Dieser Passus der Standards richtet sich im Wesentlichen auf sehr enge Kooperationsbeziehungen, wie etwa den Bereich der Hochschulmedizin, wo die Universitätskliniken zunehmend als wirtschaftliche Unternehmen, teils in privater Hand, betrieben werden. Da in diesen Bereichen ebenfalls erheblich durch die DFG gefördert wird und die Kliniken auch in der Forschung sehr aktiv sind, soll durch entsprechende Gestaltung der Kooperationsbeziehungen gewährleistet werden, dass analoge Standards wie in den Mitgliedsorganisationen auch dort gelten. Aufgrund der personellen Verschränkung, die zwischen den Universitäten und den Kliniken in der Geschäftsführung und den Aufsichtsgremien typischerweise besteht, sollte hier die Überprüfung der Standards grundsätzlich möglich sein. Sollte sich die Tendenz zur Public Private Partnership verstärken, so ist vorstellbar, dass auch über die Medizin hinausgehende Bereiche von dieser Klausel erfasst werden.
Bei der Bewilligung von Fördergeldern durch die DFG an Hochschulen und Forschungsinstitute soll künftig die Umsetzung der Gleichstellungsstandards ein Kriterium sein. Wie soll diese Maßgabe berücksichtigt werden, wenn jede Einrichtung selbst entscheiden kann, welchen Beitrag sie leistet?

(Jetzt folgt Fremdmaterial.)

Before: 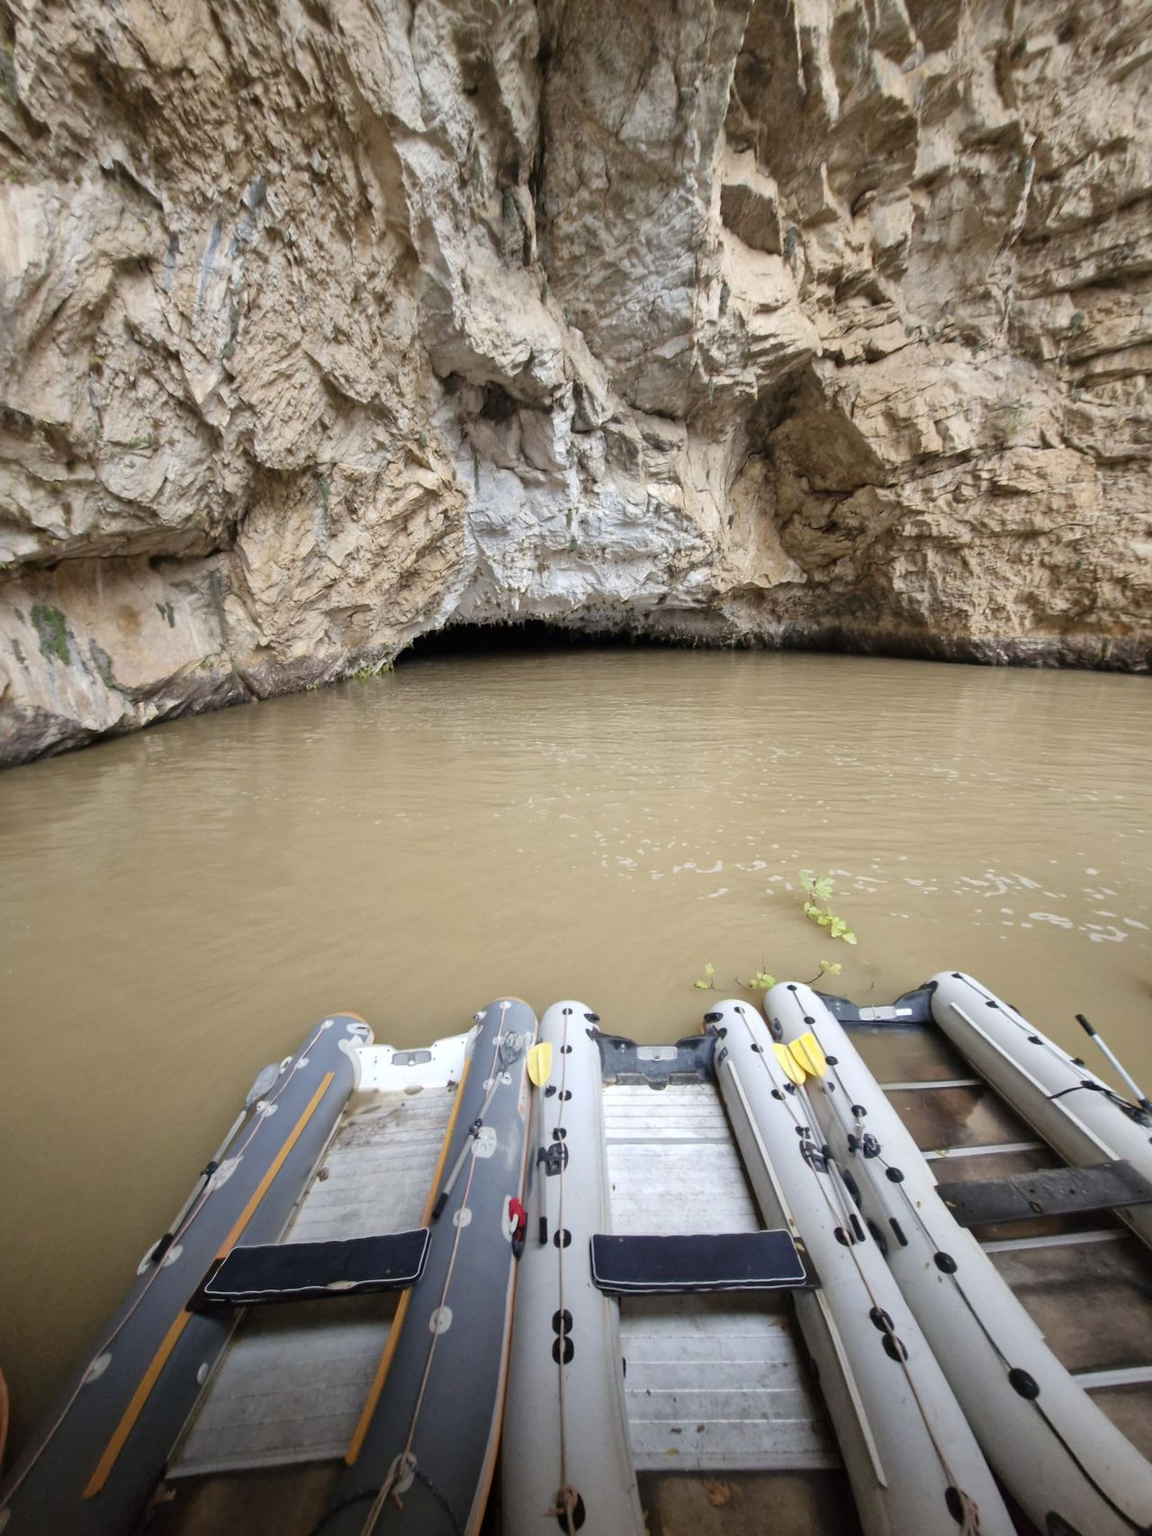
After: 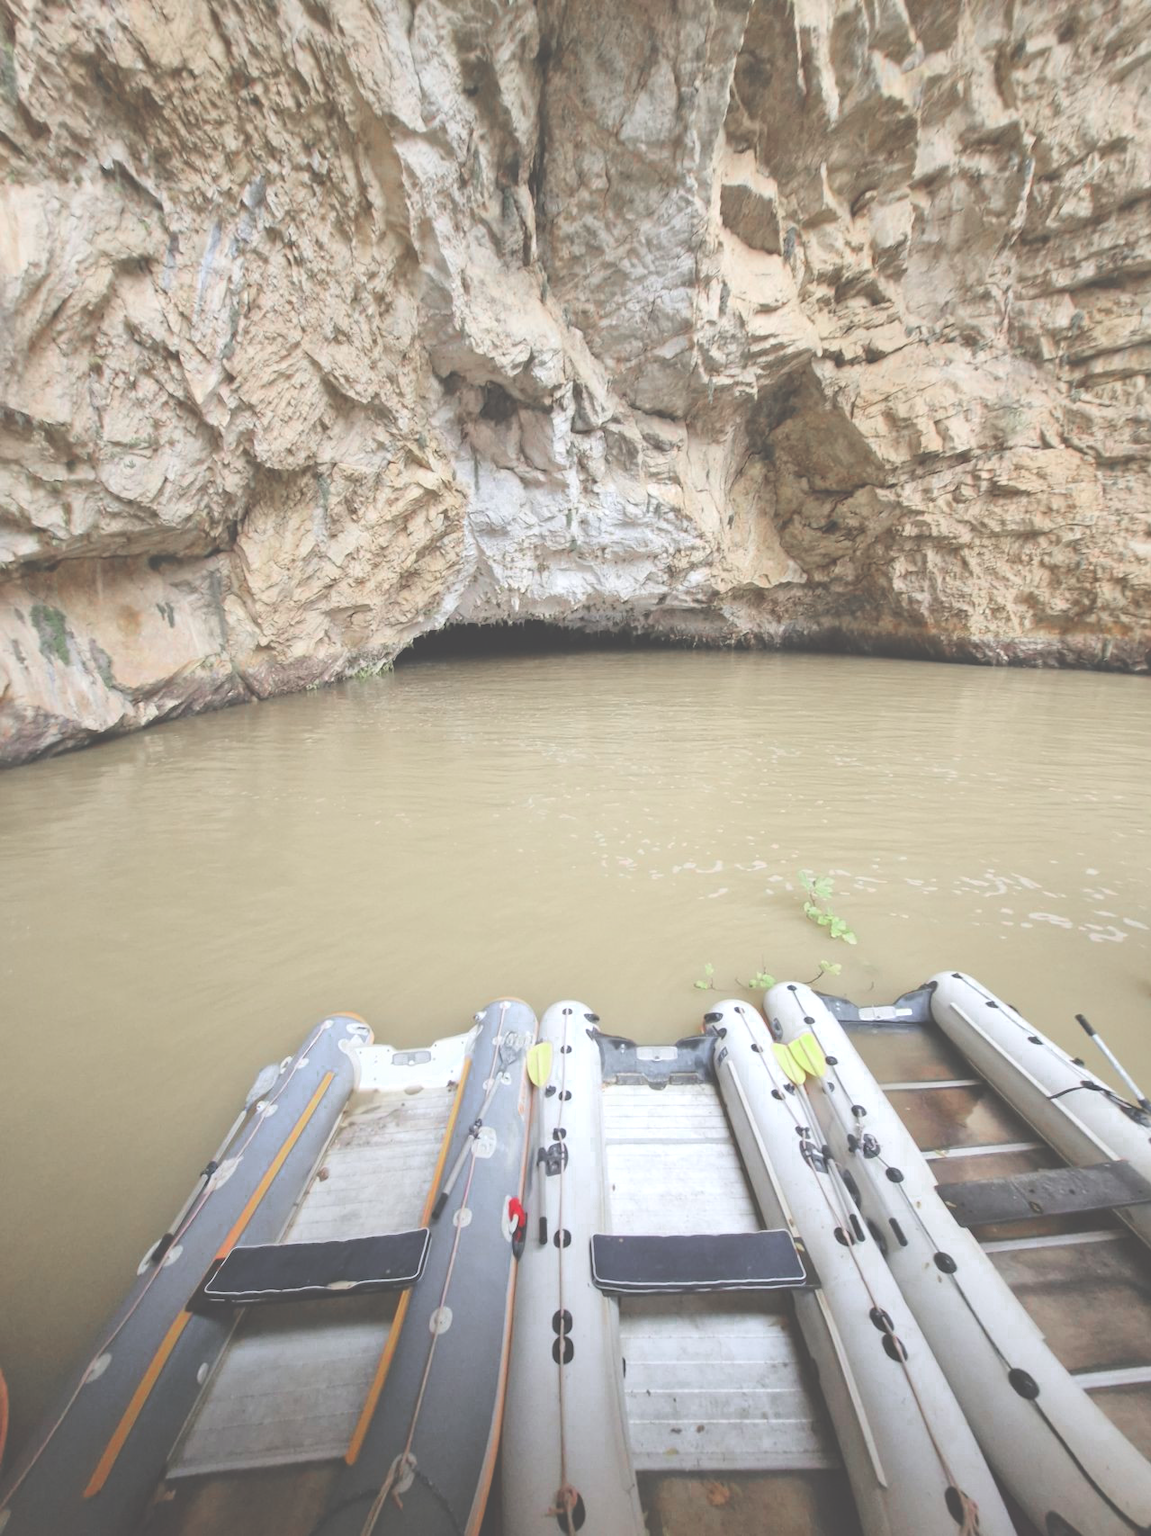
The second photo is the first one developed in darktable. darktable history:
exposure: black level correction -0.023, exposure -0.039 EV, compensate highlight preservation false
contrast brightness saturation: contrast 0.1, brightness 0.3, saturation 0.14
color zones: curves: ch0 [(0, 0.466) (0.128, 0.466) (0.25, 0.5) (0.375, 0.456) (0.5, 0.5) (0.625, 0.5) (0.737, 0.652) (0.875, 0.5)]; ch1 [(0, 0.603) (0.125, 0.618) (0.261, 0.348) (0.372, 0.353) (0.497, 0.363) (0.611, 0.45) (0.731, 0.427) (0.875, 0.518) (0.998, 0.652)]; ch2 [(0, 0.559) (0.125, 0.451) (0.253, 0.564) (0.37, 0.578) (0.5, 0.466) (0.625, 0.471) (0.731, 0.471) (0.88, 0.485)]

Bereits jetzt wird die Gleichstellungssituation an Antrag stellenden Hochschulen in koordinierten Verfahren bei der Bewilligung berücksichtigt und kann bei gleicher wissenschaftlicher Qualität von Anträgen den Ausschlag für die Bewilligung etwa eines Sonderforschungsbereichs geben. Die Einhaltung der Standards wird in Zukunft aber eine höhere Verbindlichkeit bekommen. Die Umsetzung der Gleichstellungsstandards wird durch einen einzusetzenden Ausschuss der Mitgliederversammlung begleitet, der feststellen wird, ob die Anforderungen, die durch die Gleichstellungsstandards an die Mitglieder gestellt werden, durch die jeweilige Hochschule erfüllt werden. Sollte dies der Fall sein, wird es für die Antrag stellenden Hochschulen letztlich einfacher als vorher, da dieser Punkt dann nicht mehr ausführlich diskutiert werden müsste.